A downhill slide
Tuesday, November 20, 2012
I"ve been babying my recently dislocated hip and it still really does feel unstable. I"ve been too scared to use the recumbent bike and can hardly walk even across my house as my feet ankles and legs are so painful. I was thinking that Enbrel was helping last week, but this week is a different story. I'm in quite a lot of pain. Hands, feet, and legs. My neck too has been very "vocal".
I"ve been struggling with some depression also. Feeling like things are on a downward slide and feeling helpless to stop the tumble. My best friend, fellow sparker VXWALL1942 is in the hospital not doing well at all and I'm extremely worried about her.

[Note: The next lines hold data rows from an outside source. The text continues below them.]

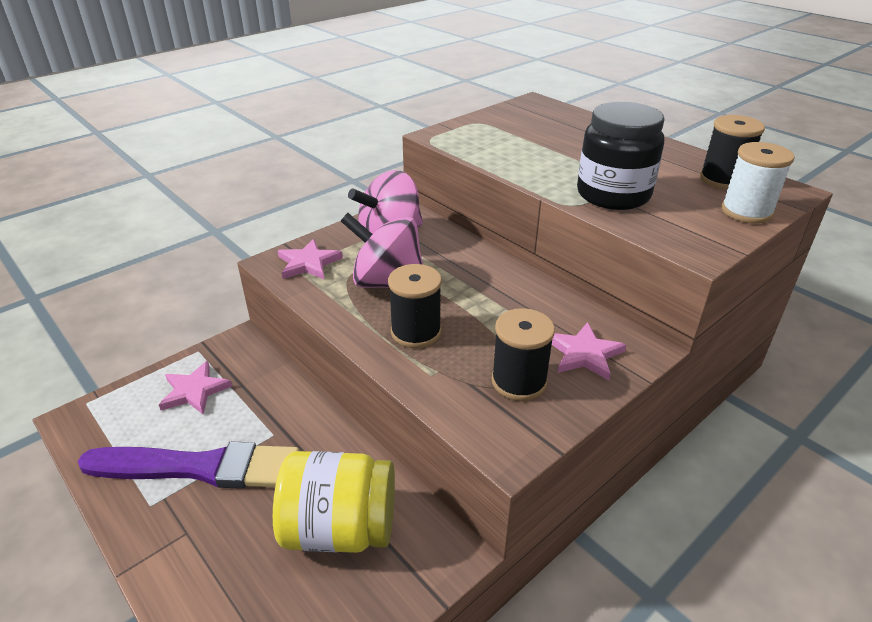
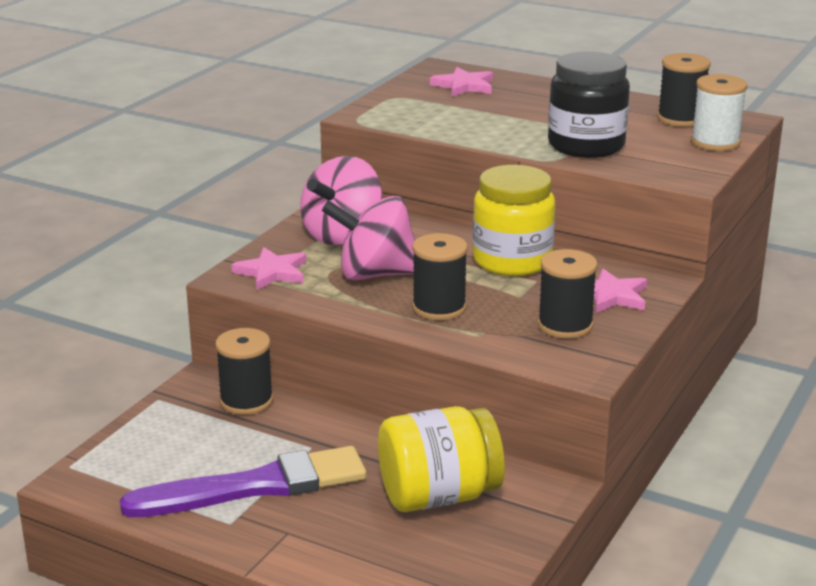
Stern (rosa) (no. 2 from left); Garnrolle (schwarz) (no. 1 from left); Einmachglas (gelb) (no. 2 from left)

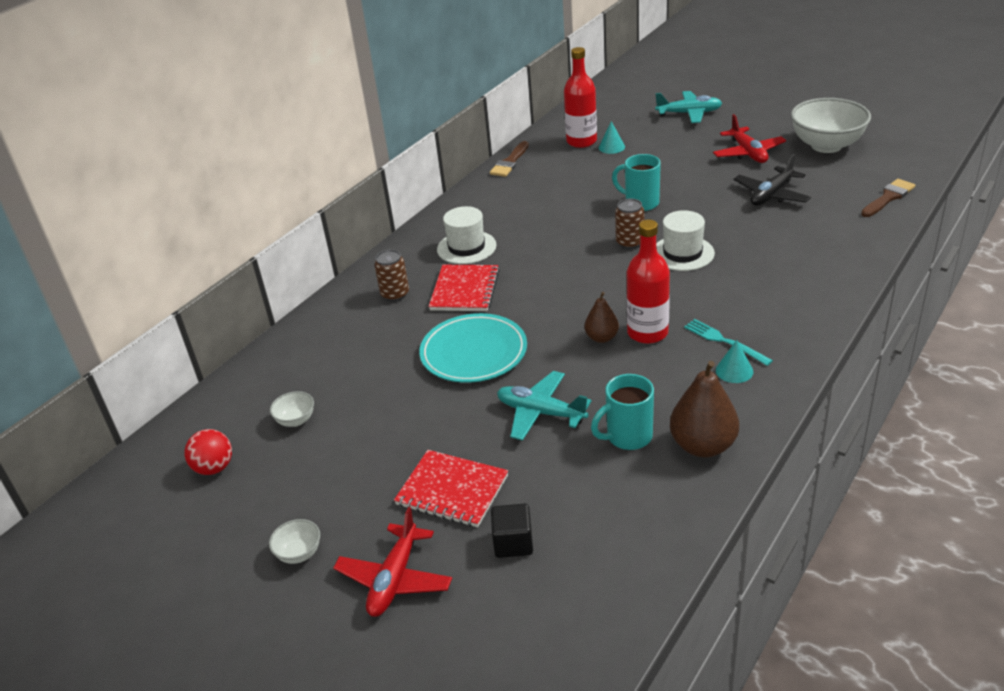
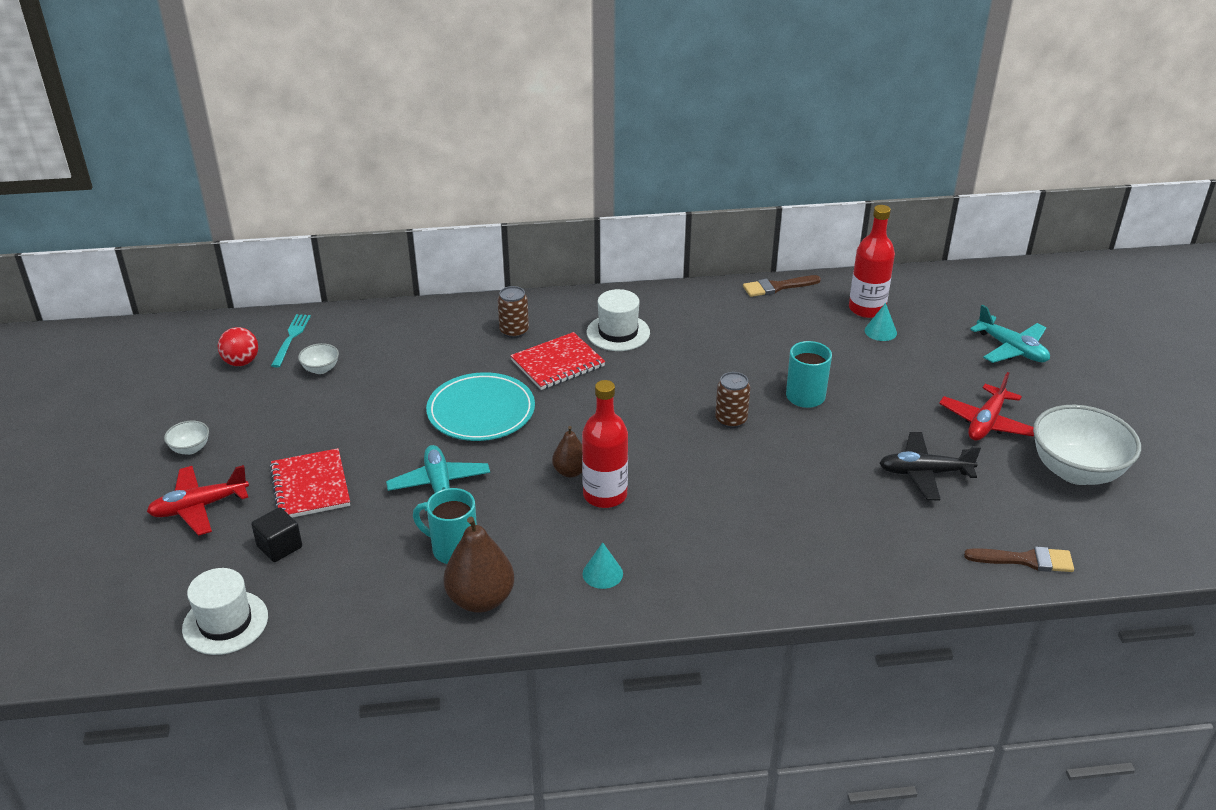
Hut (weiß) (no. 1 from left); Gabel (türkis)

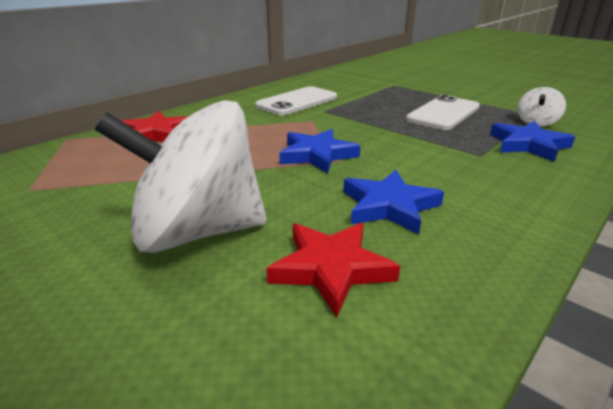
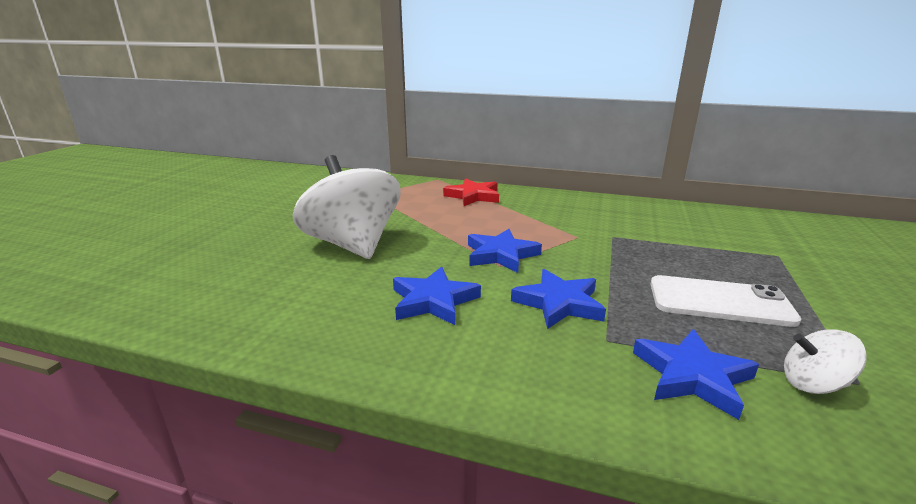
Handy (weiß) (no. 1 from left in the first image); Stern (rot) (no. 2 from left in the first image); Stern (blau) (no. 3 from left)

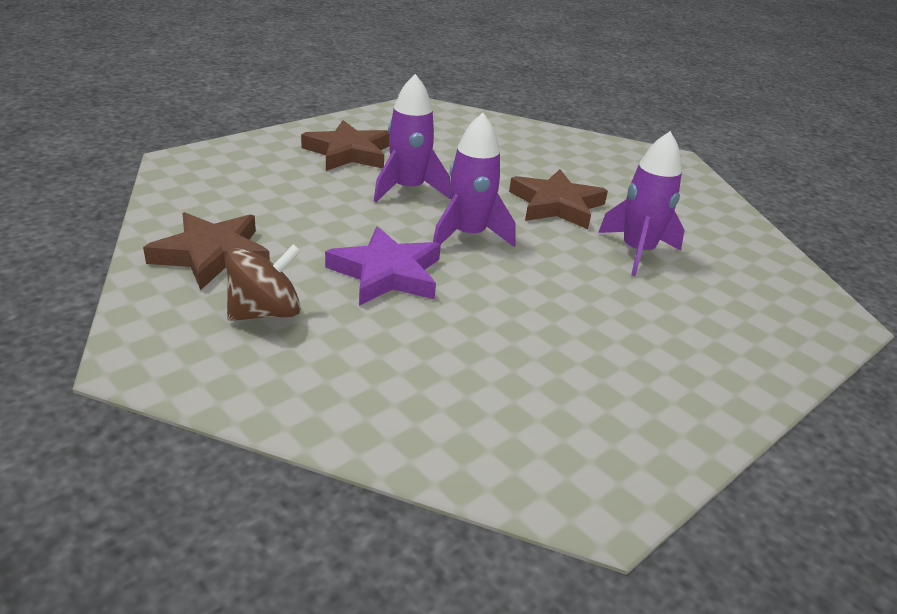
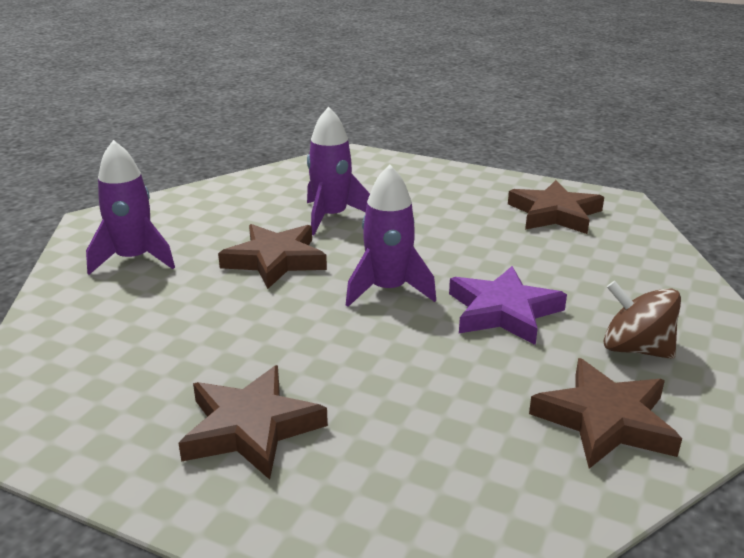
Rakete (lila) (no. 1 from left); Stern (braun) (no. 3 from left)

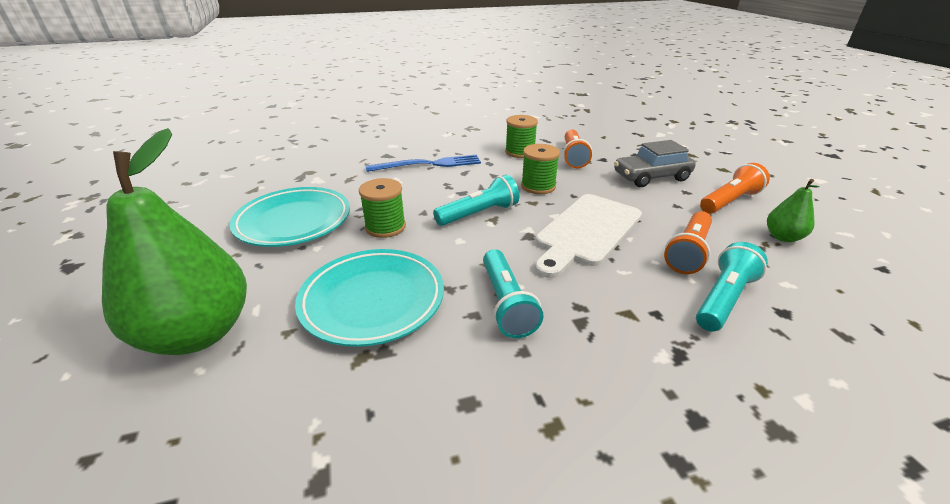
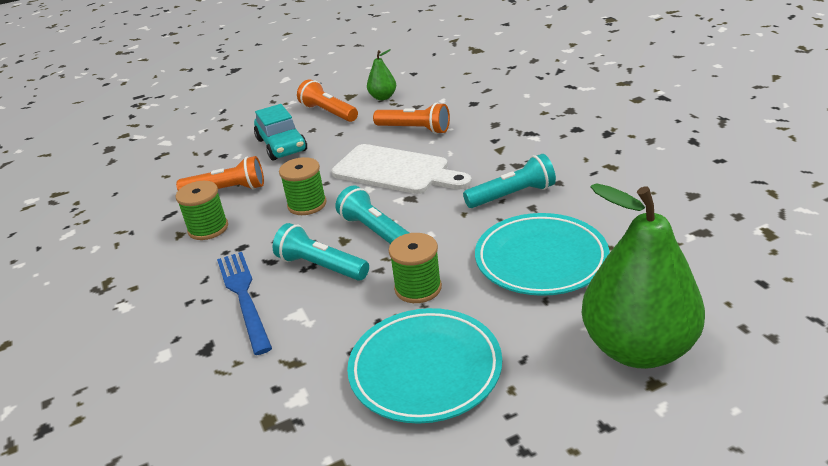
Auto (türkis); Taschenlampe (türkis) (no. 1 from left)

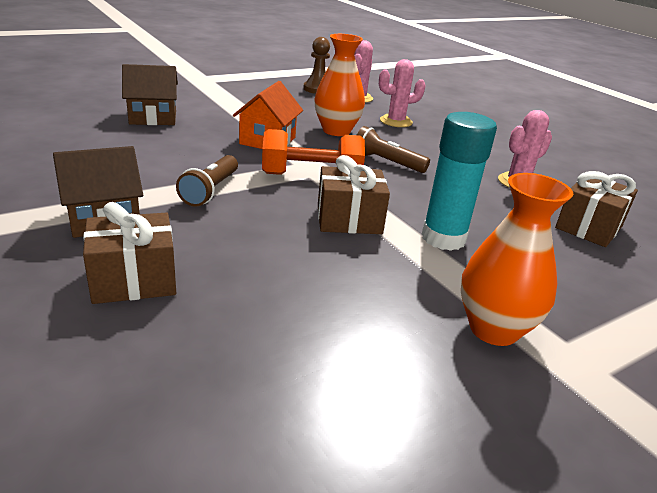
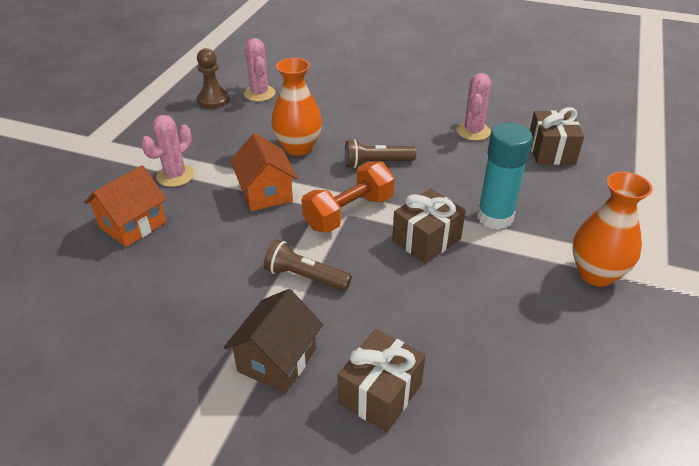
Haus (orange) (no. 1 from left); Taschenlampe (braun) (no. 1 from left); Kaktus (rosa) (no. 1 from left)

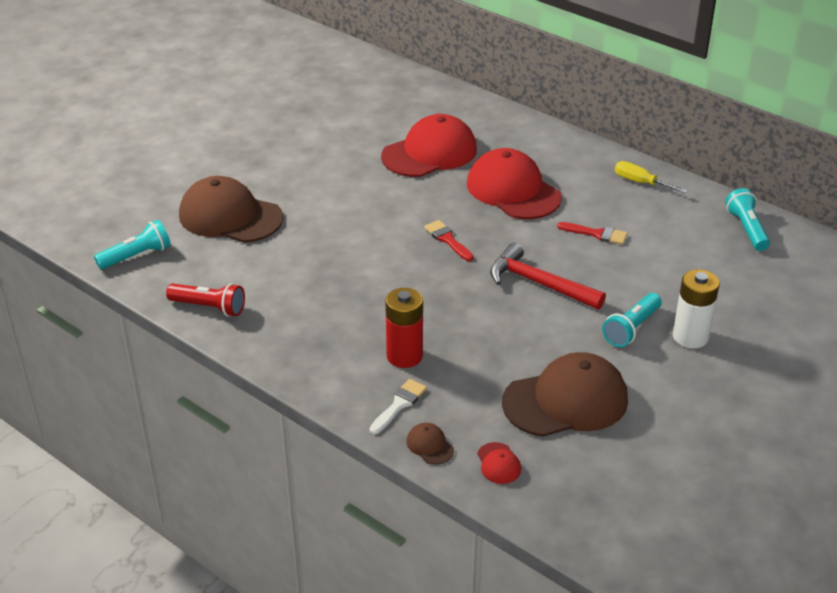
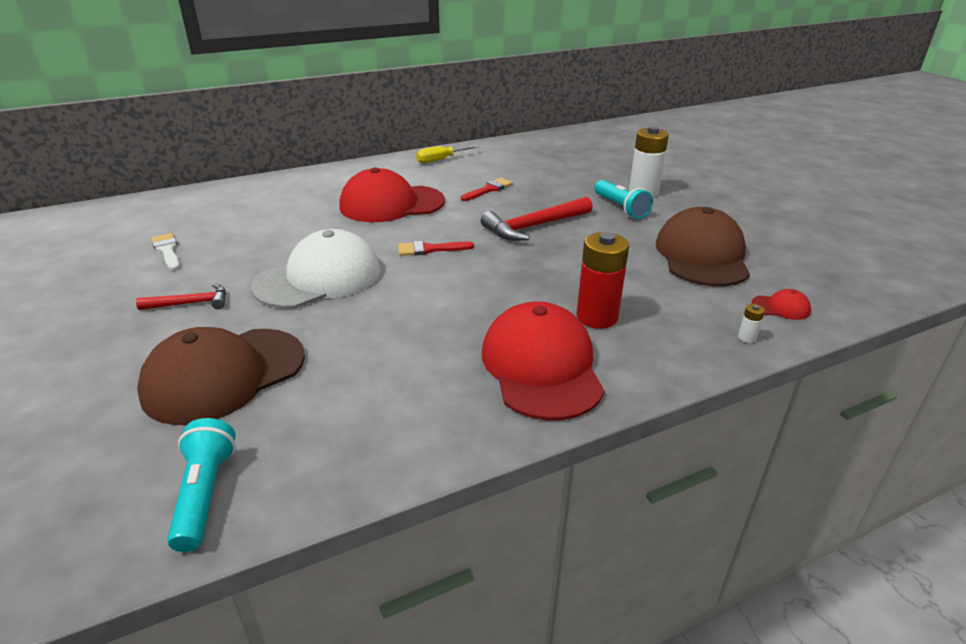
Taschenlampe (rot); Pinsel (weiß); Kappe (rot) (no. 2 from left); Batterie (weiß) (no. 2 from left); Taschenlampe (türkis) (no. 3 from left in the first image); Hammer (rot) (no. 1 from left); Kappe (weiß)

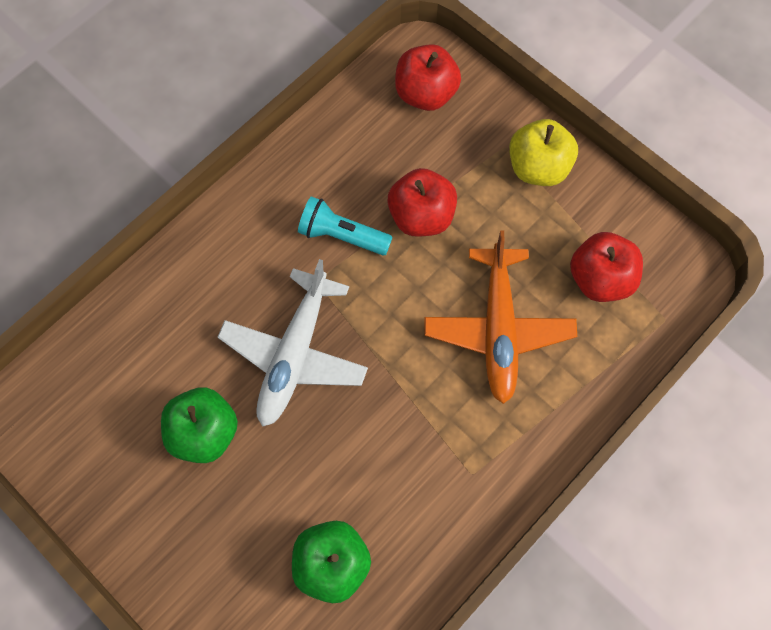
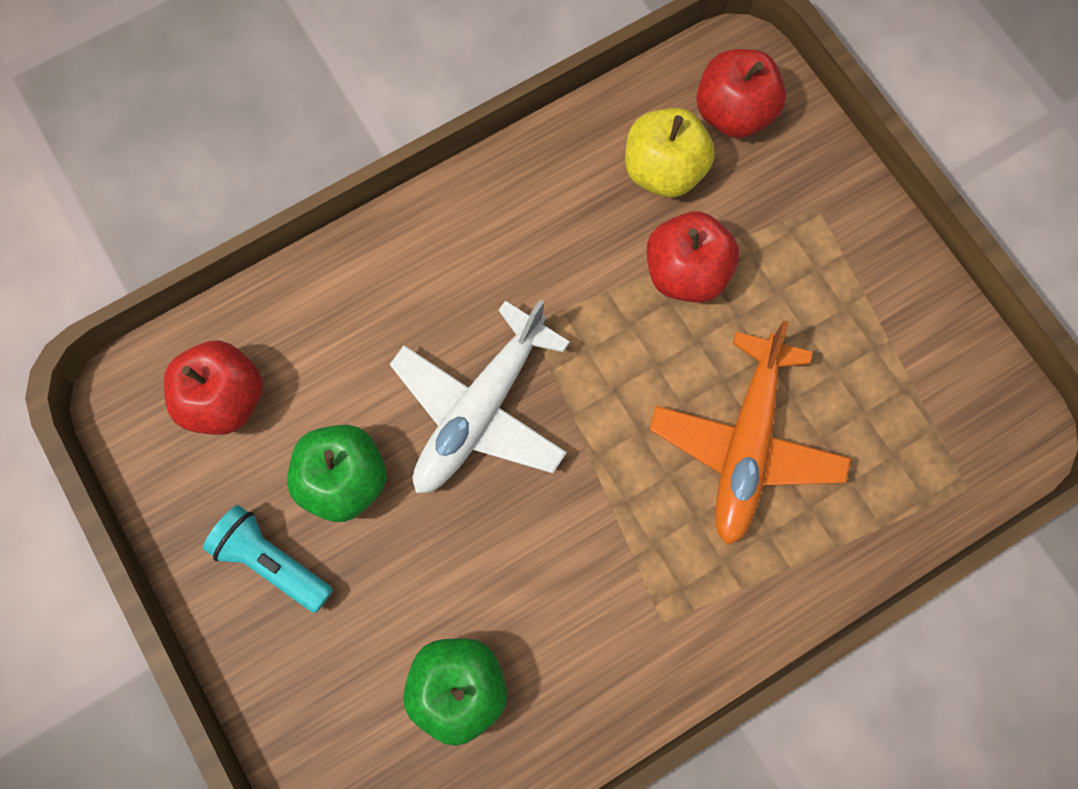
Taschenlampe (türkis); Apfel (gelb); Apfel (rot) (no. 1 from left)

I have paid no attention at all to my weight or to what I'm eating. Because there's not much of anything in the house, I've not been eating a lot.....but who knows what the scale will say??? maybe I'll get the nerve up tomorrow to weigh myself. Sometimes I think , "You know, life is more important than watching everything I put into my mouth. I will never be able to be really physically active so maybe I should just resign myself to my current weight and just attempt not to get any bigger than I am." Maybe I should look for some other ways to spend my time. Maybe there is some craft I can do. I just got the "PRO" version of the art software that goes along with my art tablet...maybe I should spend some "quality"time creating and mastering the software. especially now that my chat partner is incapacitated.
I don't know. I need to do something quickly to reinterest myself in life.
I apologize to my fellow RAD Team members...I've not been the greatest leader lately. Iwill try to do better.